WORK REQUIRED: From the first entry to the last, copy the material exactly as it stands.

WORKING DATA:

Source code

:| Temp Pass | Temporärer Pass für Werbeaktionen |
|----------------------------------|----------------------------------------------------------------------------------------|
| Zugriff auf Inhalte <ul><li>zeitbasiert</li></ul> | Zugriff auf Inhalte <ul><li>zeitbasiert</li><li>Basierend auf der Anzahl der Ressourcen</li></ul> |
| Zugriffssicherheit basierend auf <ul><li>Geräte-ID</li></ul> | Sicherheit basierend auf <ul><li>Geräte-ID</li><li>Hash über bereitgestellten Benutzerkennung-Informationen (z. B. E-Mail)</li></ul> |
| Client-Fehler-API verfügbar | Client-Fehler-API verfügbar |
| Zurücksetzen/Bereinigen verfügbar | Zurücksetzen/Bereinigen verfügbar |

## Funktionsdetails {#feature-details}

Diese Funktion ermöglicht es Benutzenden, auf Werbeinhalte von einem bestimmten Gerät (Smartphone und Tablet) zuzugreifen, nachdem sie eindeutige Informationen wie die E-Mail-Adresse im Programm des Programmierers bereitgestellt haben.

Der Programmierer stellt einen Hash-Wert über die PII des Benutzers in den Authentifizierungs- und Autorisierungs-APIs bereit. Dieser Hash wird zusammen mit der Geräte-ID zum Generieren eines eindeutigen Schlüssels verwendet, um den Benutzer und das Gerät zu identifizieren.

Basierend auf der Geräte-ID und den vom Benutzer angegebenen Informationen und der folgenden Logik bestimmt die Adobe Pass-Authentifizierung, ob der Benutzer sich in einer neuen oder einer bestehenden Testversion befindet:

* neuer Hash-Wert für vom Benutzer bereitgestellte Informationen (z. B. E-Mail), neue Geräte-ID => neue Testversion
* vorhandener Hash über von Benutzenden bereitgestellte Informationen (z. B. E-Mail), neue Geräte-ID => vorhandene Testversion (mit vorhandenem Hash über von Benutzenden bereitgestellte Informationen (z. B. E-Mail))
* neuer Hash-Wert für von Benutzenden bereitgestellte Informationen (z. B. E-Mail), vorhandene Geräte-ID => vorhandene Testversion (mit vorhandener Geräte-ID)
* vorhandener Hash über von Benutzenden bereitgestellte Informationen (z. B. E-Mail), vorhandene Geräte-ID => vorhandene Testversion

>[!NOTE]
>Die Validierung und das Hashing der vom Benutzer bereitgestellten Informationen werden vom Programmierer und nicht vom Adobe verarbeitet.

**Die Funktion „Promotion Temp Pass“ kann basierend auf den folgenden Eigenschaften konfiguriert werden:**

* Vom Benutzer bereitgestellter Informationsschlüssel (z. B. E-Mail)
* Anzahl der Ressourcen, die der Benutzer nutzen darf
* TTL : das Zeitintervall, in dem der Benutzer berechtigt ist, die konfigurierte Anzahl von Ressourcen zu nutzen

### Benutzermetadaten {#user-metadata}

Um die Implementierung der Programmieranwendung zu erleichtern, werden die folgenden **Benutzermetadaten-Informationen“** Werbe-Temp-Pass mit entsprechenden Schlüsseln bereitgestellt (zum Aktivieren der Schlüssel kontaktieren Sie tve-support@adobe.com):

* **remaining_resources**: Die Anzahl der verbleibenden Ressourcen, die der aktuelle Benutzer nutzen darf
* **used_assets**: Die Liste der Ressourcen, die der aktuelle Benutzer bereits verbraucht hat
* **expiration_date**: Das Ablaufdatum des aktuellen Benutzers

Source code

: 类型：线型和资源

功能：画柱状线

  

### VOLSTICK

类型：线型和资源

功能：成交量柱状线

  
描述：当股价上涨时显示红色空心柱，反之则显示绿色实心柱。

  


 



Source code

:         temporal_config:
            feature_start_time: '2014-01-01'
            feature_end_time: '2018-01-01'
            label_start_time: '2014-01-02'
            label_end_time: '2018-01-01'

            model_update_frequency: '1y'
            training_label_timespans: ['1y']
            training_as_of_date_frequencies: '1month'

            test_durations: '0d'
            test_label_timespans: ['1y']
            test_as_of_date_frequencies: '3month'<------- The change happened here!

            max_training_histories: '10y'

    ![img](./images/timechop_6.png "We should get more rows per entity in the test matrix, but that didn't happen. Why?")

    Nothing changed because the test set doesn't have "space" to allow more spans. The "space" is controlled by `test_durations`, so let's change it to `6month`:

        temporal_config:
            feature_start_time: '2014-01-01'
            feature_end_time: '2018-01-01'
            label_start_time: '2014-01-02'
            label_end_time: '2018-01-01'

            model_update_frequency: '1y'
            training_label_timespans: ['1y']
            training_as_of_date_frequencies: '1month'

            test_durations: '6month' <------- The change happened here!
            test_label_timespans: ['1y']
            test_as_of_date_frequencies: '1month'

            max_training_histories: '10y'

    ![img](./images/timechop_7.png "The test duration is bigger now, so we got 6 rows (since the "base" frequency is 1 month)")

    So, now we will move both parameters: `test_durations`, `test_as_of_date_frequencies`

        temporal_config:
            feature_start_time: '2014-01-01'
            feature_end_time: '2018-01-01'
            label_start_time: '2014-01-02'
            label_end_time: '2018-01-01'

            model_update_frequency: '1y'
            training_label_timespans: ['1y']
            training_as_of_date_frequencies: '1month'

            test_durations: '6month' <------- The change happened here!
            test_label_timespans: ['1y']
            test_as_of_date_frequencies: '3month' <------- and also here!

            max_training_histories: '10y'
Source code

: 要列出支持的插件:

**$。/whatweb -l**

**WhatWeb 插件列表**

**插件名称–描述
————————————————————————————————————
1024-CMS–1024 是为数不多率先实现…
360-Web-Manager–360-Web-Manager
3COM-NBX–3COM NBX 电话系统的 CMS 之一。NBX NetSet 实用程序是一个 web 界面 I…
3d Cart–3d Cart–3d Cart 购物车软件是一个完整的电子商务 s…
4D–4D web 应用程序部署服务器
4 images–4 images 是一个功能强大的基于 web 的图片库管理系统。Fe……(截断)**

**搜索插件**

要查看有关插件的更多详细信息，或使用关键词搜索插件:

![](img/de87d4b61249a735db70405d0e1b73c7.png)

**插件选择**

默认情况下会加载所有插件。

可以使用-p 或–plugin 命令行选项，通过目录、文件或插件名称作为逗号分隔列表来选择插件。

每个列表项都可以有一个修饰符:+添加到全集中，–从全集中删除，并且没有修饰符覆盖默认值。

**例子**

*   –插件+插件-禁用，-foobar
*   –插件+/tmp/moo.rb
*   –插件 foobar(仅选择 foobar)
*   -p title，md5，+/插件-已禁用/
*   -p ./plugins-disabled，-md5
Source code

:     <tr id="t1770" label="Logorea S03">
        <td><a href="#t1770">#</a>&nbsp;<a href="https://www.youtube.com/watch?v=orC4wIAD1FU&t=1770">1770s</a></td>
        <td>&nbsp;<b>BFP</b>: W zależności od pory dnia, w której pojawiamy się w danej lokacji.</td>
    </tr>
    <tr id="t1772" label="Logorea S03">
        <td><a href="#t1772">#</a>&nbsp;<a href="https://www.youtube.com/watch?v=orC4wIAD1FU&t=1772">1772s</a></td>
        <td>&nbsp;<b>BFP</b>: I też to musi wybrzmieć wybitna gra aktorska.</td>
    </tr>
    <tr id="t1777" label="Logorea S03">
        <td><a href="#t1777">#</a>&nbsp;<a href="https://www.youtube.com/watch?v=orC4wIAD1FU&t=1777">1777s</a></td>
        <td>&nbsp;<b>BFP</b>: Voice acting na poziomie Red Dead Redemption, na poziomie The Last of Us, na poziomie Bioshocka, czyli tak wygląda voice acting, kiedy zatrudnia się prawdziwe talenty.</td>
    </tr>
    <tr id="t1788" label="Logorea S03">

RESPONSE TO THIS EXERCISE:
Source code

:| Temp Pass | Temporärer Pass für Werbeaktionen |
|----------------------------------|----------------------------------------------------------------------------------------|
| Zugriff auf Inhalte <ul><li>zeitbasiert</li></ul> | Zugriff auf Inhalte <ul><li>zeitbasiert</li><li>Basierend auf der Anzahl der Ressourcen</li></ul> |
| Zugriffssicherheit basierend auf <ul><li>Geräte-ID</li></ul> | Sicherheit basierend auf <ul><li>Geräte-ID</li><li>Hash über bereitgestellten Benutzerkennung-Informationen (z. B. E-Mail)</li></ul> |
| Client-Fehler-API verfügbar | Client-Fehler-API verfügbar |
| Zurücksetzen/Bereinigen verfügbar | Zurücksetzen/Bereinigen verfügbar |

## Funktionsdetails {#feature-details}

Diese Funktion ermöglicht es Benutzenden, auf Werbeinhalte von einem bestimmten Gerät (Smartphone und Tablet) zuzugreifen, nachdem sie eindeutige Informationen wie die E-Mail-Adresse im Programm des Programmierers bereitgestellt haben.

Der Programmierer stellt einen Hash-Wert über die PII des Benutzers in den Authentifizierungs- und Autorisierungs-APIs bereit. Dieser Hash wird zusammen mit der Geräte-ID zum Generieren eines eindeutigen Schlüssels verwendet, um den Benutzer und das Gerät zu identifizieren.

Basierend auf der Geräte-ID und den vom Benutzer angegebenen Informationen und der folgenden Logik bestimmt die Adobe Pass-Authentifizierung, ob der Benutzer sich in einer neuen oder einer bestehenden Testversion befindet:

* neuer Hash-Wert für vom Benutzer bereitgestellte Informationen (z. B. E-Mail), neue Geräte-ID => neue Testversion
* vorhandener Hash über von Benutzenden bereitgestellte Informationen (z. B. E-Mail), neue Geräte-ID => vorhandene Testversion (mit vorhandenem Hash über von Benutzenden bereitgestellte Informationen (z. B. E-Mail))
* neuer Hash-Wert für von Benutzenden bereitgestellte Informationen (z. B. E-Mail), vorhandene Geräte-ID => vorhandene Testversion (mit vorhandener Geräte-ID)
* vorhandener Hash über von Benutzenden bereitgestellte Informationen (z. B. E-Mail), vorhandene Geräte-ID => vorhandene Testversion

>[!NOTE]
>Die Validierung und das Hashing der vom Benutzer bereitgestellten Informationen werden vom Programmierer und nicht vom Adobe verarbeitet.

**Die Funktion „Promotion Temp Pass“ kann basierend auf den folgenden Eigenschaften konfiguriert werden:**

* Vom Benutzer bereitgestellter Informationsschlüssel (z. B. E-Mail)
* Anzahl der Ressourcen, die der Benutzer nutzen darf
* TTL : das Zeitintervall, in dem der Benutzer berechtigt ist, die konfigurierte Anzahl von Ressourcen zu nutzen

### Benutzermetadaten {#user-metadata}

Um die Implementierung der Programmieranwendung zu erleichtern, werden die folgenden **Benutzermetadaten-Informationen“** Werbe-Temp-Pass mit entsprechenden Schlüsseln bereitgestellt (zum Aktivieren der Schlüssel kontaktieren Sie tve-support@adobe.com):

* **remaining_resources**: Die Anzahl der verbleibenden Ressourcen, die der aktuelle Benutzer nutzen darf
* **used_assets**: Die Liste der Ressourcen, die der aktuelle Benutzer bereits verbraucht hat
* **expiration_date**: Das Ablaufdatum des aktuellen Benutzers

Source code

: 类型：线型和资源

功能：画柱状线

  

### VOLSTICK

类型：线型和资源

功能：成交量柱状线

  
描述：当股价上涨时显示红色空心柱，反之则显示绿色实心柱。

  


 



Source code

:         temporal_config:
            feature_start_time: '2014-01-01'
            feature_end_time: '2018-01-01'
            label_start_time: '2014-01-02'
            label_end_time: '2018-01-01'

            model_update_frequency: '1y'
            training_label_timespans: ['1y']
            training_as_of_date_frequencies: '1month'

            test_durations: '0d'
            test_label_timespans: ['1y']
            test_as_of_date_frequencies: '3month'<------- The change happened here!

            max_training_histories: '10y'

    ![img](./images/timechop_6.png "We should get more rows per entity in the test matrix, but that didn't happen. Why?")

    Nothing changed because the test set doesn't have "space" to allow more spans. The "space" is controlled by `test_durations`, so let's change it to `6month`:

        temporal_config:
            feature_start_time: '2014-01-01'
            feature_end_time: '2018-01-01'
            label_start_time: '2014-01-02'
            label_end_time: '2018-01-01'

            model_update_frequency: '1y'
            training_label_timespans: ['1y']
            training_as_of_date_frequencies: '1month'

            test_durations: '6month' <------- The change happened here!
            test_label_timespans: ['1y']
            test_as_of_date_frequencies: '1month'

            max_training_histories: '10y'

    ![img](./images/timechop_7.png "The test duration is bigger now, so we got 6 rows (since the "base" frequency is 1 month)")

    So, now we will move both parameters: `test_durations`, `test_as_of_date_frequencies`

        temporal_config:
            feature_start_time: '2014-01-01'
            feature_end_time: '2018-01-01'
            label_start_time: '2014-01-02'
            label_end_time: '2018-01-01'

            model_update_frequency: '1y'
            training_label_timespans: ['1y']
            training_as_of_date_frequencies: '1month'

            test_durations: '6month' <------- The change happened here!
            test_label_timespans: ['1y']
            test_as_of_date_frequencies: '3month' <------- and also here!

            max_training_histories: '10y'
Source code

: 要列出支持的插件:

**$。/whatweb -l**

**WhatWeb 插件列表**

**插件名称–描述
————————————————————————————————————
1024-CMS–1024 是为数不多率先实现…
360-Web-Manager–360-Web-Manager
3COM-NBX–3COM NBX 电话系统的 CMS 之一。NBX NetSet 实用程序是一个 web 界面 I…
3d Cart–3d Cart–3d Cart 购物车软件是一个完整的电子商务 s…
4D–4D web 应用程序部署服务器
4 images–4 images 是一个功能强大的基于 web 的图片库管理系统。Fe……(截断)**

**搜索插件**

要查看有关插件的更多详细信息，或使用关键词搜索插件:

![](img/de87d4b61249a735db70405d0e1b73c7.png)

**插件选择**

默认情况下会加载所有插件。

可以使用-p 或–plugin 命令行选项，通过目录、文件或插件名称作为逗号分隔列表来选择插件。

每个列表项都可以有一个修饰符:+添加到全集中，–从全集中删除，并且没有修饰符覆盖默认值。

**例子**

*   –插件+插件-禁用，-foobar
*   –插件+/tmp/moo.rb
*   –插件 foobar(仅选择 foobar)
*   -p title，md5，+/插件-已禁用/
*   -p ./plugins-disabled，-md5
Source code

:     <tr id="t1770" label="Logorea S03">
        <td><a href="#t1770">#</a>&nbsp;<a href="https://www.youtube.com/watch?v=orC4wIAD1FU&t=1770">1770s</a></td>
        <td>&nbsp;<b>BFP</b>: W zależności od pory dnia, w której pojawiamy się w danej lokacji.</td>
    </tr>
    <tr id="t1772" label="Logorea S03">
        <td><a href="#t1772">#</a>&nbsp;<a href="https://www.youtube.com/watch?v=orC4wIAD1FU&t=1772">1772s</a></td>
        <td>&nbsp;<b>BFP</b>: I też to musi wybrzmieć wybitna gra aktorska.</td>
    </tr>
    <tr id="t1777" label="Logorea S03">
        <td><a href="#t1777">#</a>&nbsp;<a href="https://www.youtube.com/watch?v=orC4wIAD1FU&t=1777">1777s</a></td>
        <td>&nbsp;<b>BFP</b>: Voice acting na poziomie Red Dead Redemption, na poziomie The Last of Us, na poziomie Bioshocka, czyli tak wygląda voice acting, kiedy zatrudnia się prawdziwe talenty.</td>
    </tr>
    <tr id="t1788" label="Logorea S03">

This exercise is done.